3) Solidarité : un financement différencié par élève : à la corbeille l’idée qu’un enfant égale un enfant. « Un élève faible a besoin de plus d’encadrement scolaire qu’un élève fort pour réussir et pour progresser. » Une façon de pousser à la mixité sociale... en utilisant la carotte (l’incitant) plutôt que le bâton (la contrainte). L’école qui accueillerait un élève plus faible recevrait plus de moyens (pour engager des enseignants notamment).  « Suite à l’évaluation intervenant en 6e primaire, on distinguerait les élèves « forts », par exemple ceux qui ont plus de 60% et n’ont jamais redoublé, et les « faibles », qui ont moins de 60% ou ont redoublé au moins une fois. (…) Le handicap socioculturel fera qu’il y aura relativement plus d’enfants de milieux défavorisés dans le second groupe. » L’école qui inscrirait un élève « fort » recevrait – par élève – 25% d’encadrement et de budget de fonctionnement en moins que si elle inscrit un élève « faible ».

A) Lutte contre l’échec scolaire : « Il est utopique de compter sur un refinancement de l’enseignement pour lutter contre l’échec scolaire : vu le haut niveau de financement de notre enseignement et compte tenu des perspectives budgétaires de la Communauté française, c’est difficilement imaginable. » Mais en travaillant sur l’autonomie et la responsabilisation des acteurs de l’école (voir plus haut), tout en donnant davantage de moyens aux écoles qui accueillent les élèves les plus faibles, Robert Deschamps croit possible de faire diminuer notre taux d’échec record… qui coûte tout de même près de 420 millions à la collectivité chaque année.

Fédérer les réseaux officiels et décentraliser le P.O.

B) Réduire les cloisonnements et restructurer les Pouvoirs organisateurs : notre système de réseaux, véritable marché scolaire ou règne la concurrence explique sans peine que notre taux d’encadrement (rapport profs/élèves) dépasse de 40% celui de nos voisins… sans que cela n’impacte positivement les performances de nos élèves. Au contraire. L’économiste suggère, dans un premier temps, le regroupement des réseaux officiels (FWB, provincial et communal) avec la mise en place d’un P.O du « réseau officiel unique » (c’est ainsi qu’on pourrait l’appeler) par bassin scolaire. On sait que la trop grande centralisation du système nuit au réseau de la FWB.
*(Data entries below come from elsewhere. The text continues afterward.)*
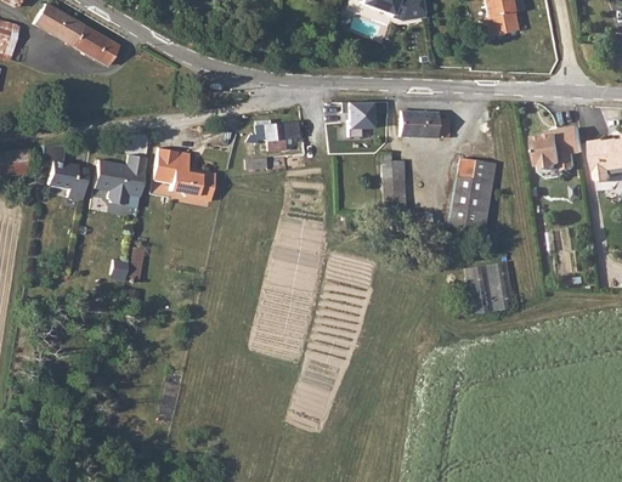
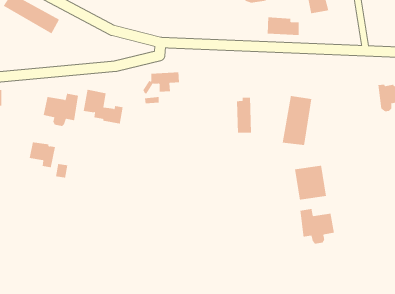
building: [343,102,374,137] -> none
building: [401,110,449,138] -> [267,17,299,36]
building: [536,129,584,171] -> none
building: [49,159,89,198] -> [29,142,56,168]
building: none -> [300,208,334,244]

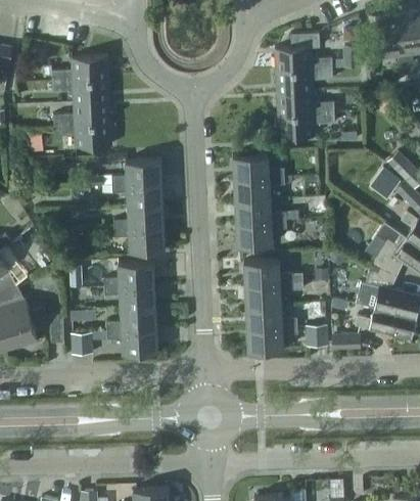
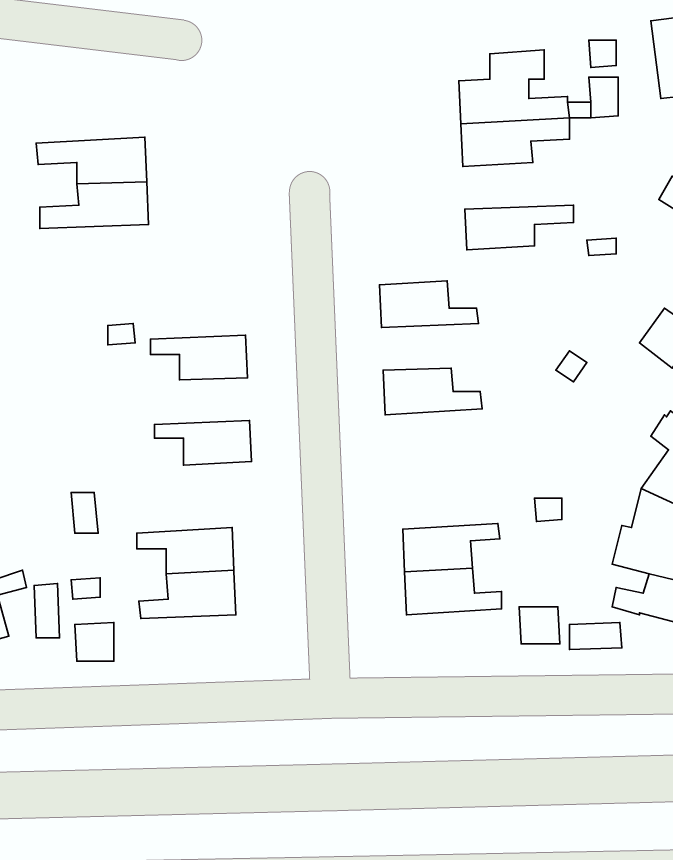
building: [51,56,108,82] -> none
building: [276,92,334,117] -> none
building: [53,125,111,147] -> none
building: [111,161,161,185] -> none
building: [233,177,284,201] -> none
building: [113,206,164,230] -> none
building: [235,222,286,246] -> none
building: [243,260,294,285] -> none
building: [103,262,154,287] -> none
building: [246,327,297,352] -> none
building: [106,330,157,354] -> none

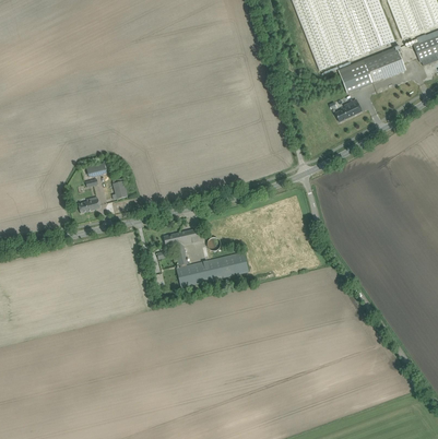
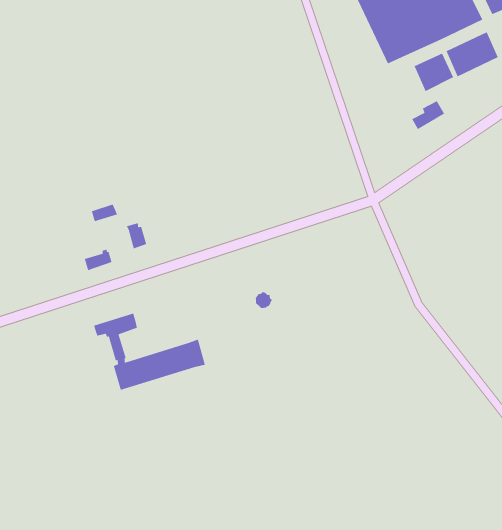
building: [164,228,248,287] -> [93,313,206,391]

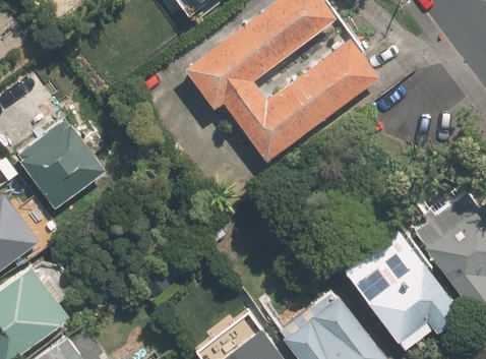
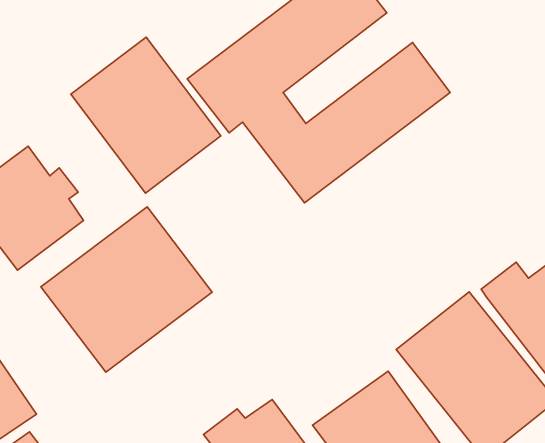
building: none -> [71,37,221,193]
building: none -> [41,207,212,372]

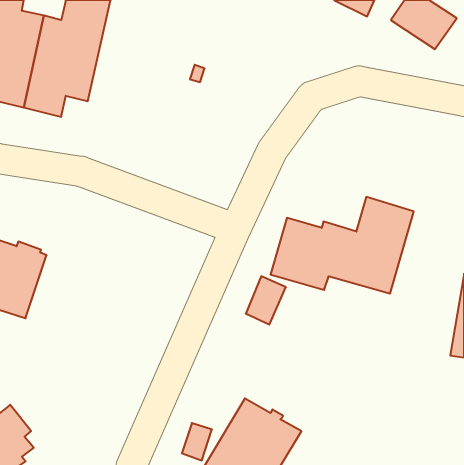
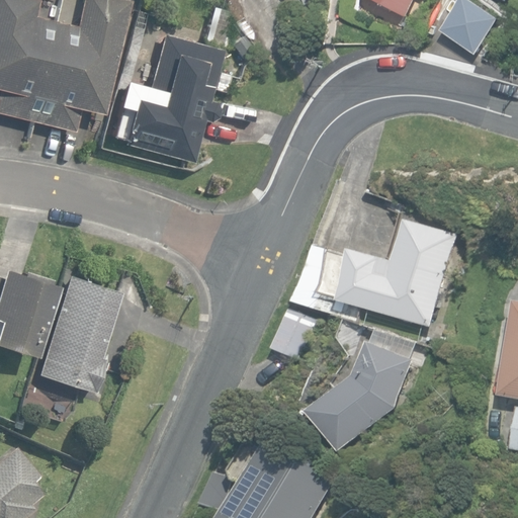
building: none -> [108,33,219,162]
building: none -> [33,274,116,390]
building: none -> [306,338,415,452]

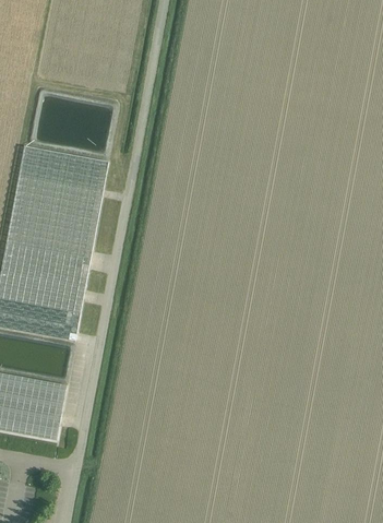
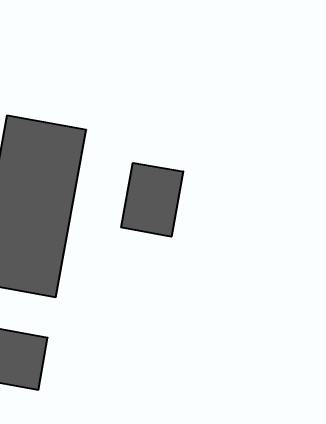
building: none -> [121,163,183,237]

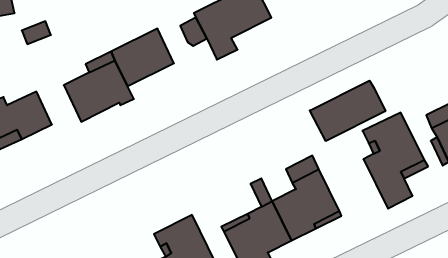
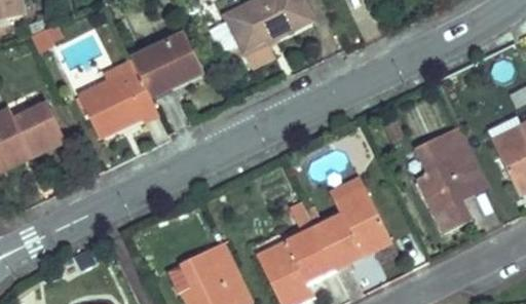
building: [310,81,385,141] -> none

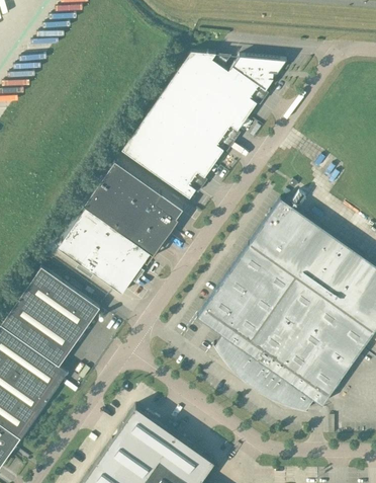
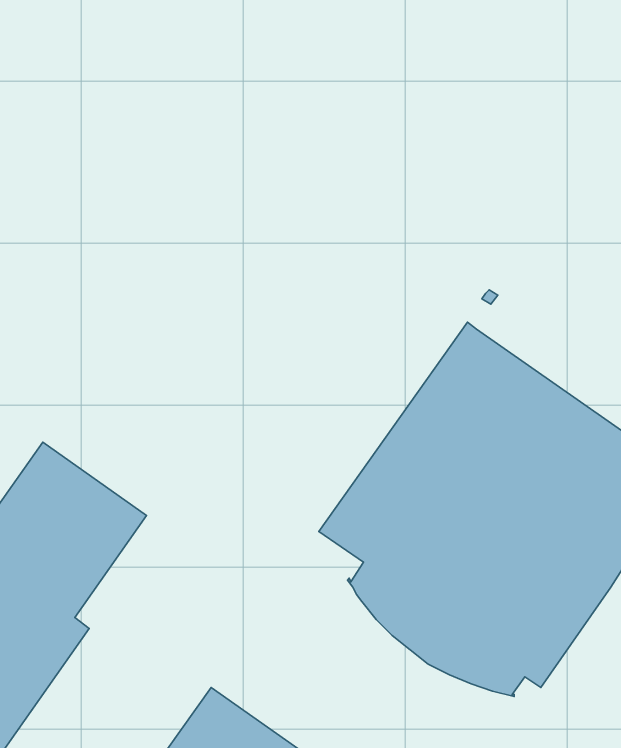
building: [122,52,287,198] -> none
building: [58,161,183,295] -> none

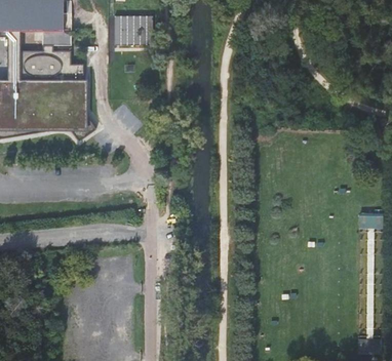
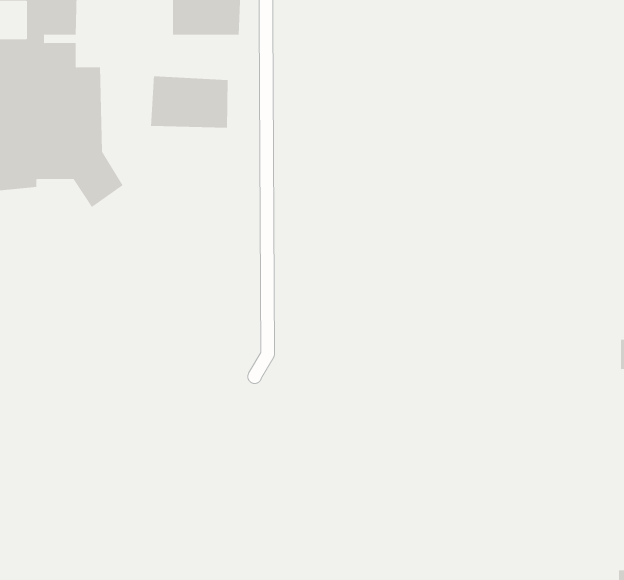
building: none -> [151,76,228,128]

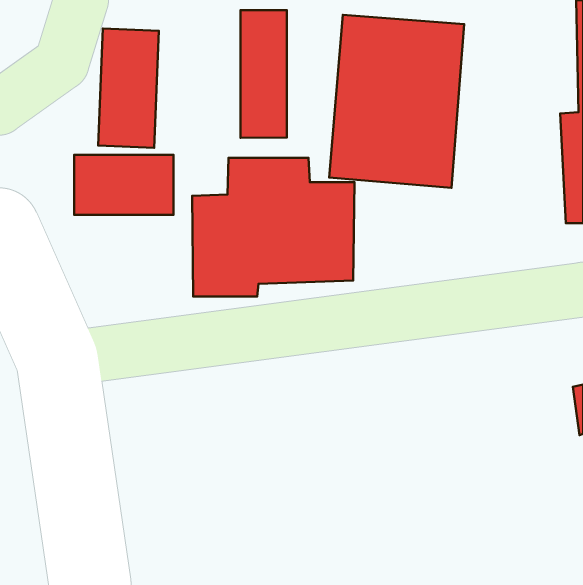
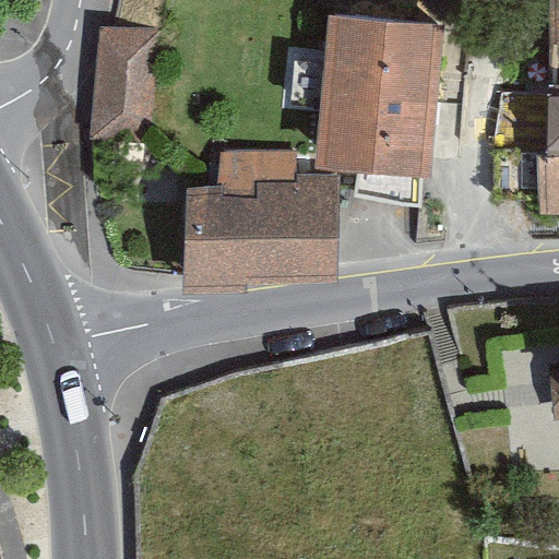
building: [241,10,287,138] -> none
building: [74,155,173,215] -> none

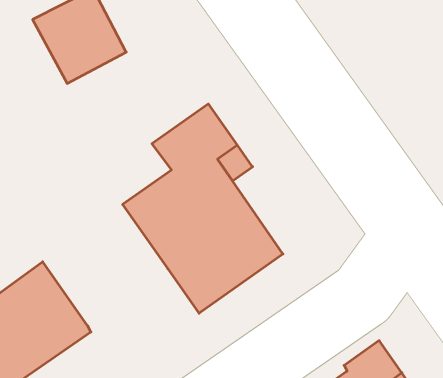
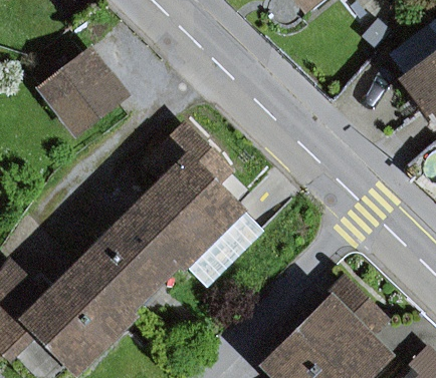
building: none -> [82,213,177,308]

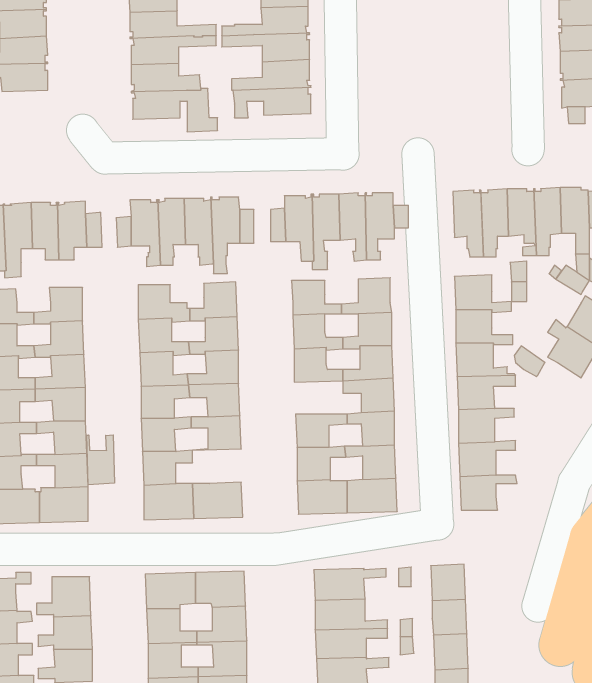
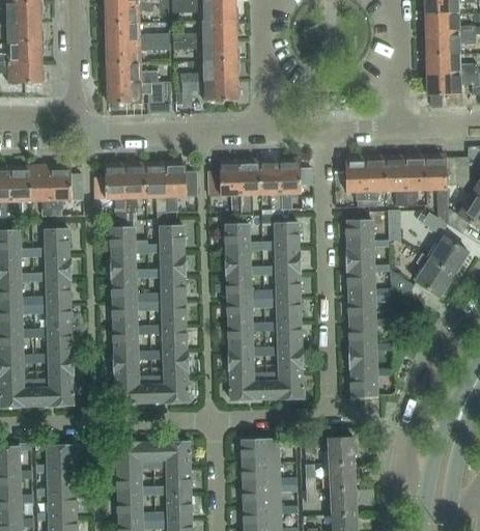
building: none -> [226,299,262,324]
building: [87,435,114,485] -> none
building: none -> [150,350,187,375]

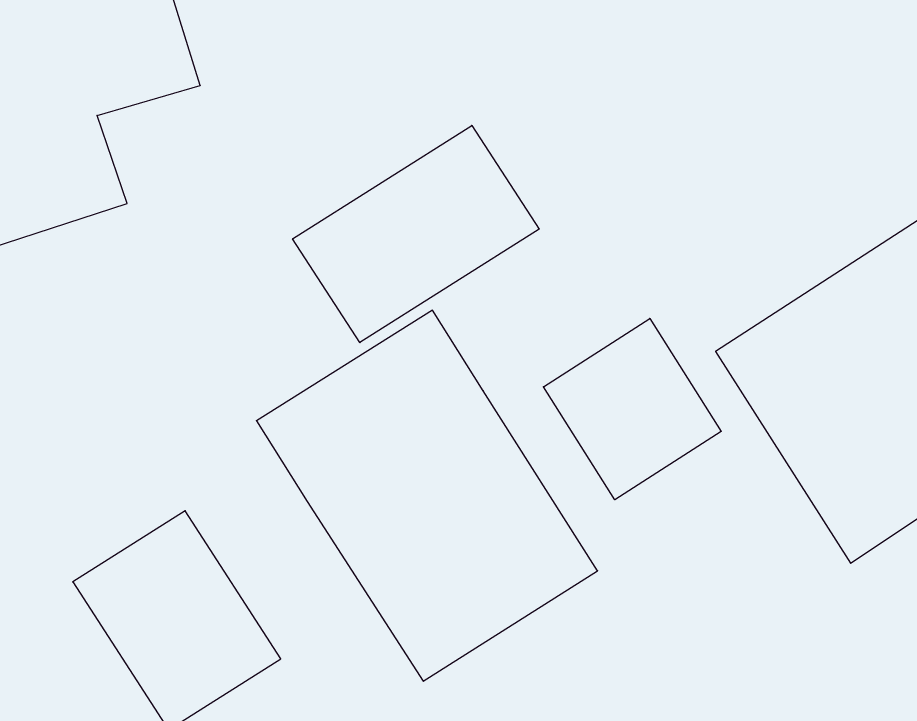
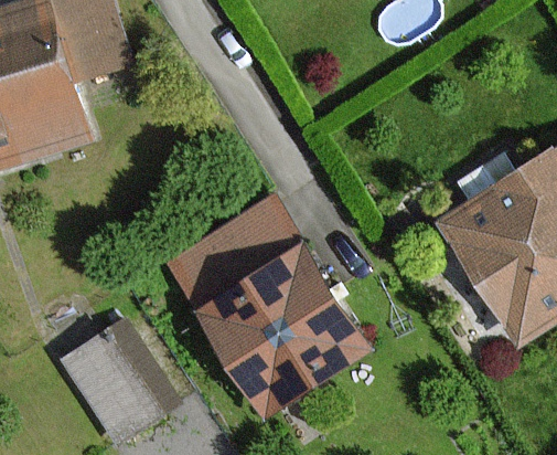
building: [293,125,539,343] -> none
building: [543,318,721,500] -> none

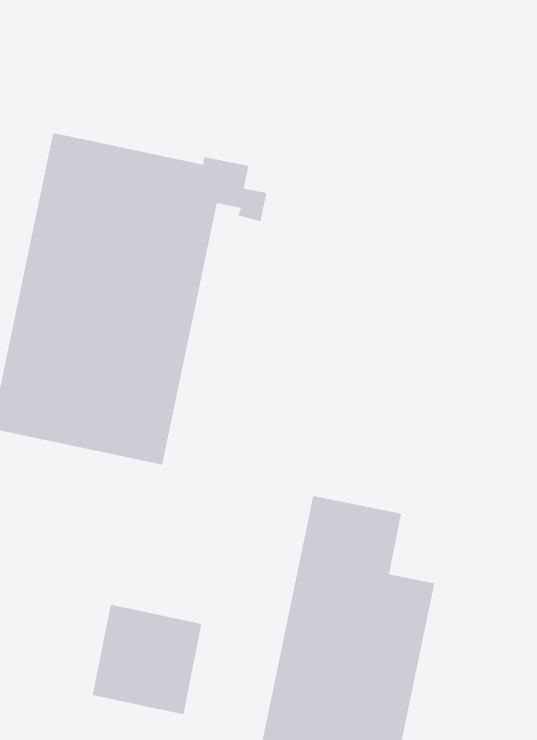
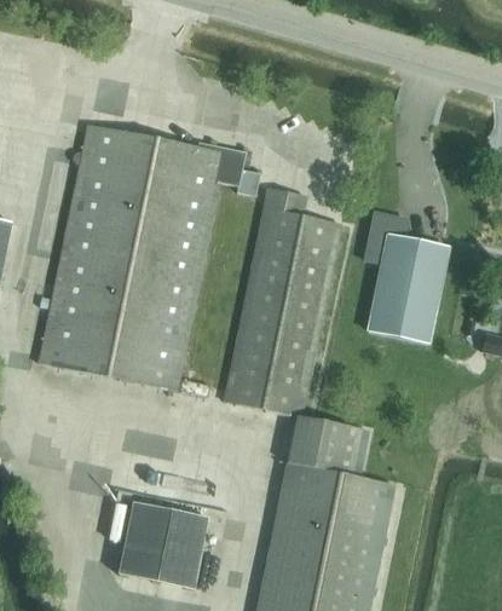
building: none -> [225,188,342,415]
building: none -> [365,212,449,342]

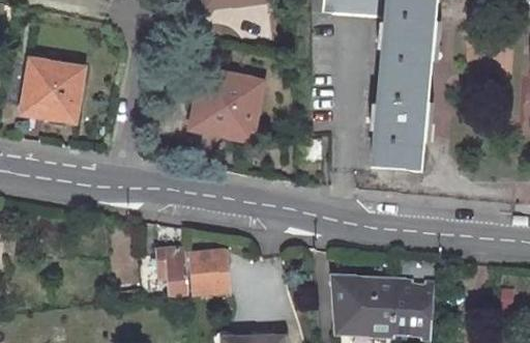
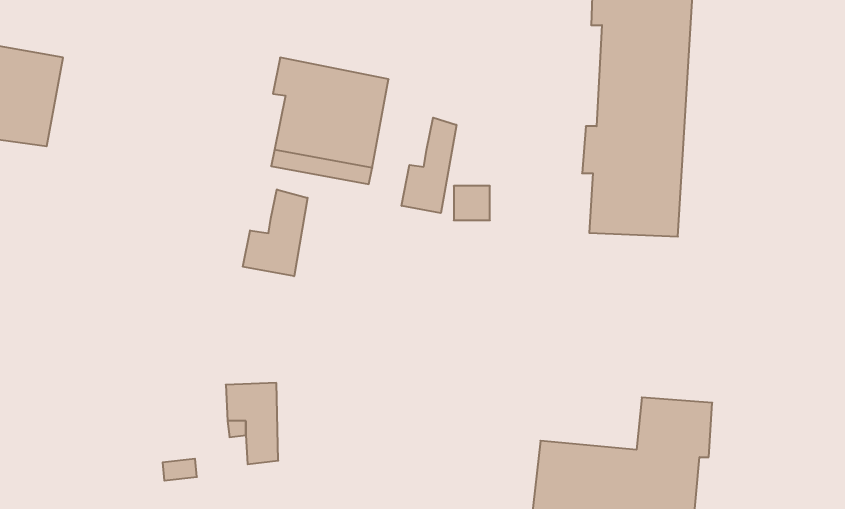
building: none -> [402,118,456,213]
building: none -> [243,189,308,276]
building: [202,258,237,298] -> none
Une plus grande collaboration entre les réseaux officiels et le libre permettrait aussi aux enseignants d’enseigner où ils le souhaitent, tout en conservant leur statut, leur ancienneté et leur salaire.

Une plus grande comptabilité entre les différents statuts des enseignants décloisonnerait leur affectation dans un réseau, voire un P.O. particulier et rendrait possible le fait qu’ils enseignent là où des pénuries se font sentir.

C) Faire face à la pénurie d’enseignants : cible de nombreuses attaques ces dernières semaines, les DPPR ne survivraient pas si Robert Deschamps devait devenir Ministre de l’Enseignement. « Les enseignants de 55 à 65 ans pourraient avoir pour une part croissante de leur travail des tâches d’accompagnement d’élèves ou de jeunes enseignants. » Autre idée : offrir la possibilité aux enseignants expérimentés de donner des heures supplémentaires, pour une durée et un nombre d’heures limités.